Dodano:   /  Zmieniono: 
Fot. PAP/ANDRZEJ GRYGIEL
Dwaj górnicy zginęli, a trzej zostali ranni w wyniku podziemnego zawału skał stropowych, do którego doszło w poniedziałek późnym wieczorem w kopalni węgla kamiennego "Staszic" w Katowicach. Przez całą noc, 720 metrów pod ziemią, trwała akcja ratownicza.

"Do obwału skał stropowych doszło na skrzyżowaniu chodników, podczas przemieszczania kombajnu górniczego. Pracowała przy tym brygada pod nadzorem sztygara. Łącznie w tym rejonie znalazło się pięciu pracowników. Dwaj zostali uwolnieni bezpośrednio po zdarzeniu, a trzej uwięzieni w strefie zawału" - relacjonował wicedyrektor kopalni "Staszic", Krzysztof Chojnacki.

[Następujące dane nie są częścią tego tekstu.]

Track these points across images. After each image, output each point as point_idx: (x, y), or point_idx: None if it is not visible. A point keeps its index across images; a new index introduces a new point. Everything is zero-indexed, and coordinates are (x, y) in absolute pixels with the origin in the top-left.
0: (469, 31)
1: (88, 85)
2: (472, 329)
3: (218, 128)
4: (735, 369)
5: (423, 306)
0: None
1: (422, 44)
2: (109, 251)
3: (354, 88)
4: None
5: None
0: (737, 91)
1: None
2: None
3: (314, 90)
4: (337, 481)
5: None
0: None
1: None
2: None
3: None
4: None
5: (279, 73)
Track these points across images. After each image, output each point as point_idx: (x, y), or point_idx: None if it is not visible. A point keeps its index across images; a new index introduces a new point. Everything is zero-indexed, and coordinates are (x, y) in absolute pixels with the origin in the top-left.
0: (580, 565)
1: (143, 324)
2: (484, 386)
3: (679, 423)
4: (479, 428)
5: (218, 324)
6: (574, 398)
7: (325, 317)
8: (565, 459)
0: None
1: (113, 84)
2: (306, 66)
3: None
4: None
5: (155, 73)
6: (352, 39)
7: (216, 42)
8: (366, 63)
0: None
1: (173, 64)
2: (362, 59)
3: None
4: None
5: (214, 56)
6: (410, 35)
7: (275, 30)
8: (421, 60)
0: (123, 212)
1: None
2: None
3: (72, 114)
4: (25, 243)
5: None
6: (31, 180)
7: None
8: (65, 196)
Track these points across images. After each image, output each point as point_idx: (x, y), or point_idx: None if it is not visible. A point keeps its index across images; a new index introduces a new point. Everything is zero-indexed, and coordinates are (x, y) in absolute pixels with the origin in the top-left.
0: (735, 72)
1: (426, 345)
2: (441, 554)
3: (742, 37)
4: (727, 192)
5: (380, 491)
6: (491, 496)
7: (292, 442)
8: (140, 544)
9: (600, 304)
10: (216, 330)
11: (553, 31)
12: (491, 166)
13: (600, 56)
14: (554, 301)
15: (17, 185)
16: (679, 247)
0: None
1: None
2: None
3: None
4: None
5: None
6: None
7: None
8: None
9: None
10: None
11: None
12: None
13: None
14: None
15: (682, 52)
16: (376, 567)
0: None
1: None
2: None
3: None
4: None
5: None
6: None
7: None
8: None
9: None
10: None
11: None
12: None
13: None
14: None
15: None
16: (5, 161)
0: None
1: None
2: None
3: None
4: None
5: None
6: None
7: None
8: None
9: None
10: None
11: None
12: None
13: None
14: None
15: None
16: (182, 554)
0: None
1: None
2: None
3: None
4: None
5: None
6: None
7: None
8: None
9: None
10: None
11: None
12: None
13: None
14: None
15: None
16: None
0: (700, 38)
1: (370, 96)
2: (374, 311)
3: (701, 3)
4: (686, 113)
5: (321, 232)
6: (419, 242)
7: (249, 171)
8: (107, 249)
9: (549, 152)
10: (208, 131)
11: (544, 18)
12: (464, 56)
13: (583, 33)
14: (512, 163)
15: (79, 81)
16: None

Skały i odłamki węgla oberwały się krótko po 22.00. Zawał nie był duży, objął ok. 9 metrów długości chodnika, na szerokości ok. 6 m i wysokości ok. 3 m. Przyczyną zawału - jak poinformowała rzeczniczka Wyższego Urzędu Górniczego (WUG) Edyta Tomaszewska - była "utrata stabilności i podporności obudowy wyrobiska".

To, dlaczego obudowa straciła stabilność, zbada komisja z udziałem przedstawicieli nadzoru górniczego. Wkrótce w miejscu tragedii ma odbyć się wizja lokalna. Niewykluczone, że obudowę uszkodził transportowany kombajn, ale na razie to tylko hipoteza.

Dwaj pracownicy, którzy zdołali uniknąć przysypania, zostali poturbowani; jeden ma złamaną nogę, drugi palec u nogi. Trafili do szpitala św. Barbary w Sosnowcu, podobnie jak inny górnik, do którego ratownicy dotarli po ponad czterech godzinach akcji. Miał przygniecione nogi, ale jego ogólny stan lekarz ocenił jako zadowalający. Najlżej ranny górnik jest na obserwacji, stan innych ustabilizował się i jest dobry.

W akcji przez cały czas uczestniczyło sześć zastępów ratowniczych: cztery w miejscu zawału i dwa w odwodzie. Ratownicy ręcznie przebierali zwałowisko. Pracowali w trudnych warunkach, w temperaturze przekraczającej 28,5 stopnia Celsjusza. Krótko przed pierwszą w nocy dotarli do jednego z trzech zasypanych. Nie dawał oznak życia. Akcja reanimacyjna nie przyniosła efektu.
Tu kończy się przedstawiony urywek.